John F. Golding; Michael A. Gresty


Curr Opin Neurol. 2015;28(1):83-88. 

In This Article

Abstract and Introduction


Purpose of review Motion sickness remains bothersome in conventional transport and is an emerging hazard in visual information technologies. Treatment remains unsatisfactory but advances in brain imaging, neurophysiology, and neuropharmacology may provide insights into more effective drug and behavioural management. We review these major developments.

Recent findings Recent progress has been in identifying brain mechanisms and loci associated with motion sickness and nausea per se. The techniques have included conventional neurophysiology, pathway mapping, and functional MRI, implicating multiple brain regions including cortex, brainstem, and cerebellum. Understanding of the environmental and behavioural conditions provocative of and protective against motion sickness and how vestibular disease may sensitize to motion sickness has increased. The problem of nauseogenic information technology has emerged as a target for research, motivated by its ubiquitous applications. Increased understanding of the neurophysiology and brain regions associated with motion sickness may provide for more effective medication in the future. However, the polysymptomatic nature of motion sickness, high interindividual variability, and the extensive brain regions involved may preclude a single, decisive treatment.

Summary Motion sickness is an emerging hazard in information technologies. Adaptation remains the most effective countermeasure together with established medications, notably scopolamine and antihistamines. Neuropharmacological investigations may provide more effective medication in the foreseeable future.

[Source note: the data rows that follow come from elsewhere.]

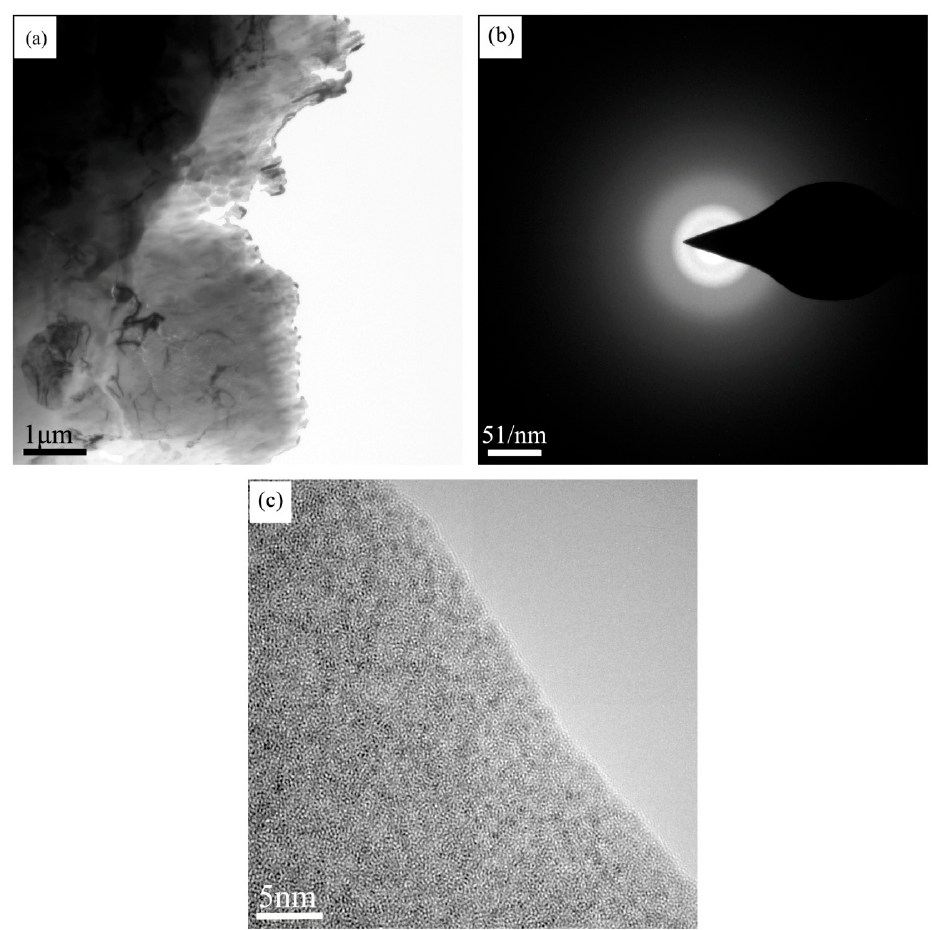
Figure 7. ( a ) BF-TEM; ( b ) corresponding SAED; and ( c ) HRTEM images for the powder particles after ball milling for 40 h at 500 rpm.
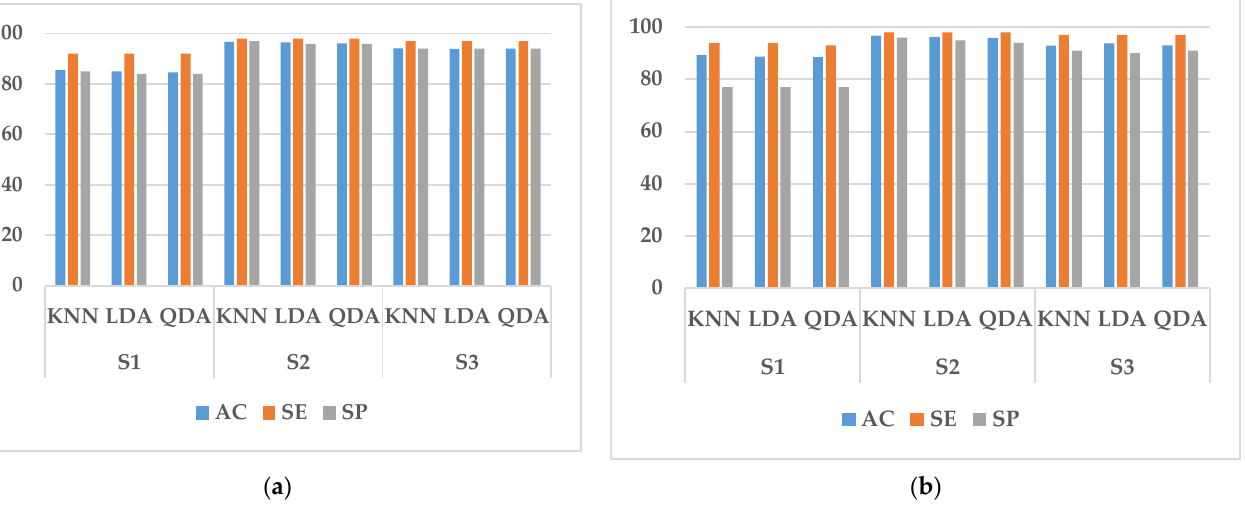
Figure 6. K-fold cross-validation of ECG data. ( a ) Vehicle driving experiment; ( b ) Simulated driving experiment.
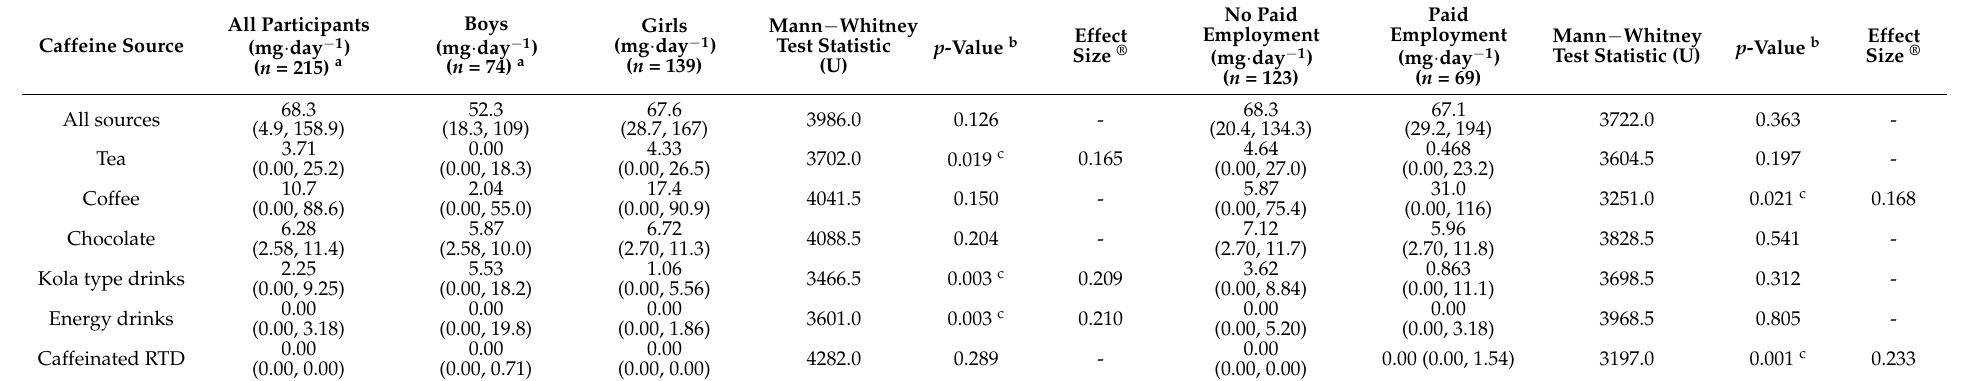
Table 3. Daily caffeine intake based on source by gender and employment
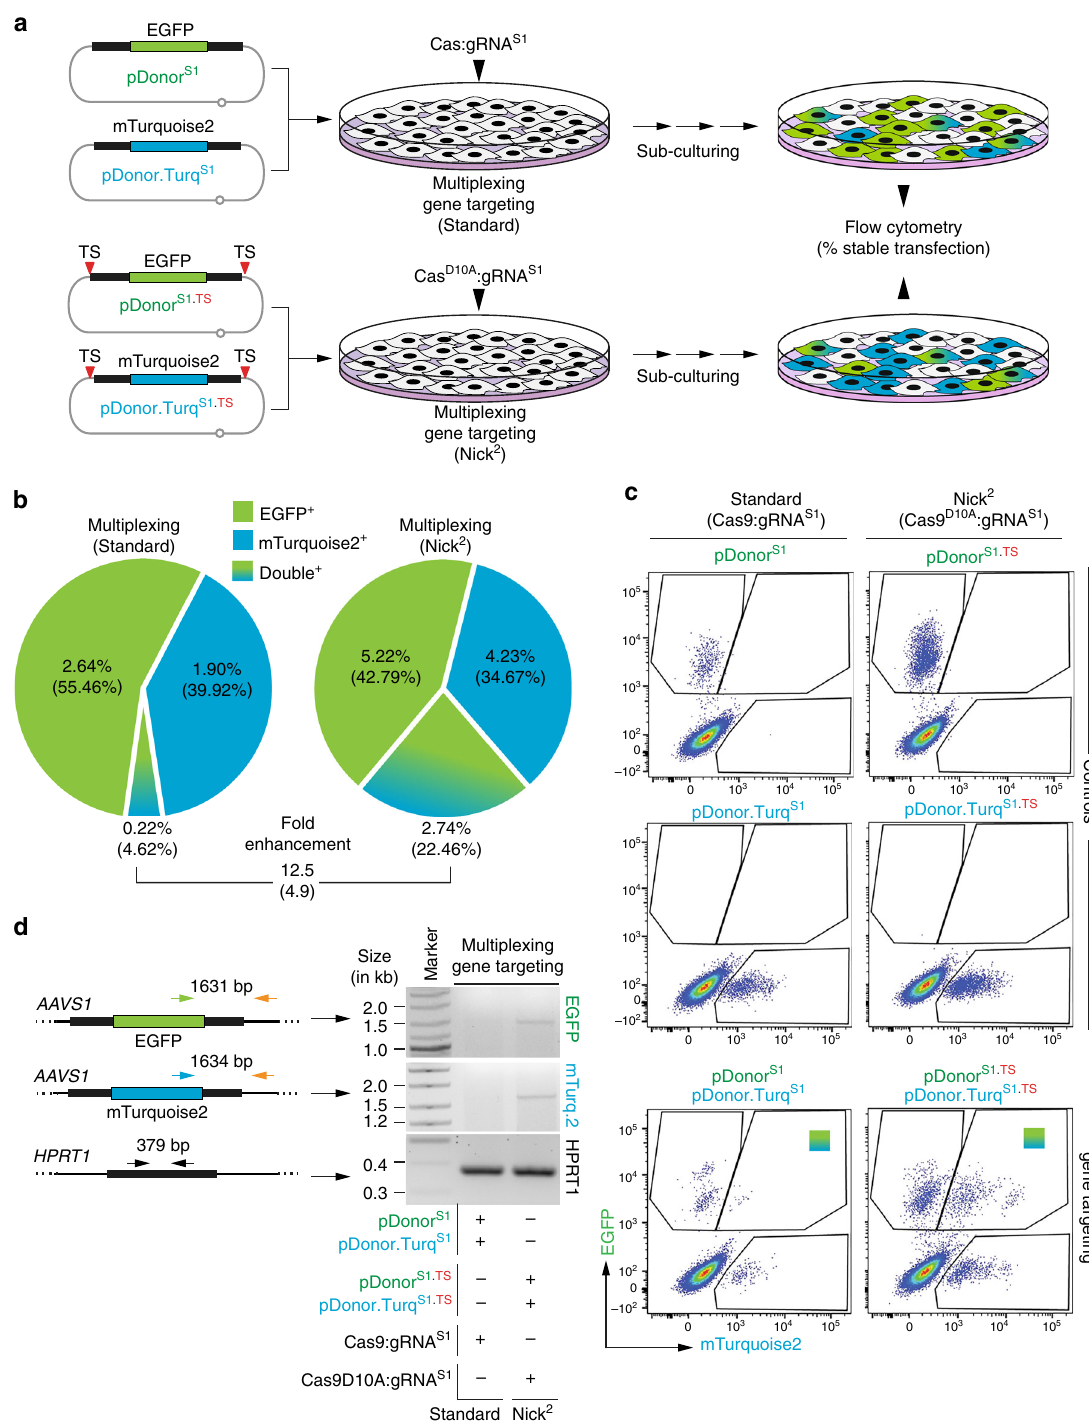
Fig. 5 Multiplexing homology-directed DNA addition. a Diagram of the experimental design. HeLa cells were co-transfected with the indicated donor constructs together with plasmids encoding either cleaving Cas9:gRNA S1 or nicking Cas9 D10A :gRNA S1 complexes. b Quanti fi cation of stably transfected cell populations. The frequencies of genetically modi fi ed cells were determined at 27 days post-transfection by EGFP-directed and mTurquoise2-directed fl ow cytometry. The ratios between the frequencies of the double-positive cell populations generated by standard and in trans paired nicking multiplexing, are presented. Numerals between brackets correspond to the fraction of each gene-modi fi ed subpopulation. c Flow cytometry dot plots corresponding to the end-point of the experiments. Parallel cultures transfected with a single donor construct mixed with plasmids expressing Cas9:gRNA S1 or Cas9 D10A :gRNA S1 served as controls for setting the thresholds for EGFP and mTurquoise2 detection. d Gene co-targeting in cells containing a mixture of two donors resistant or susceptible to RGN nicking. PCR products speci fi c for homology-directed gene targeting involving EGFP-encoding and mTurquoise2-encoding donor templates are indicated. HPRT1 provided for an internal control target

A resurgence of interest in motion sickness in recent years has been attributable to the use of nauseogenic visual displays and realization of the involvement of the vestibular system, the key mechanism in motion sickness, with clinical disorders including migraine. Nonetheless, characteristic of the history of motion sickness studies, progress has been slow. Some of the central neuronal pathways involved in processing of provocative stimuli have been identified. There is greater understanding of the environmental and behavioural circumstances and medical conditions that modulate motion sickness, but little advance in treatments.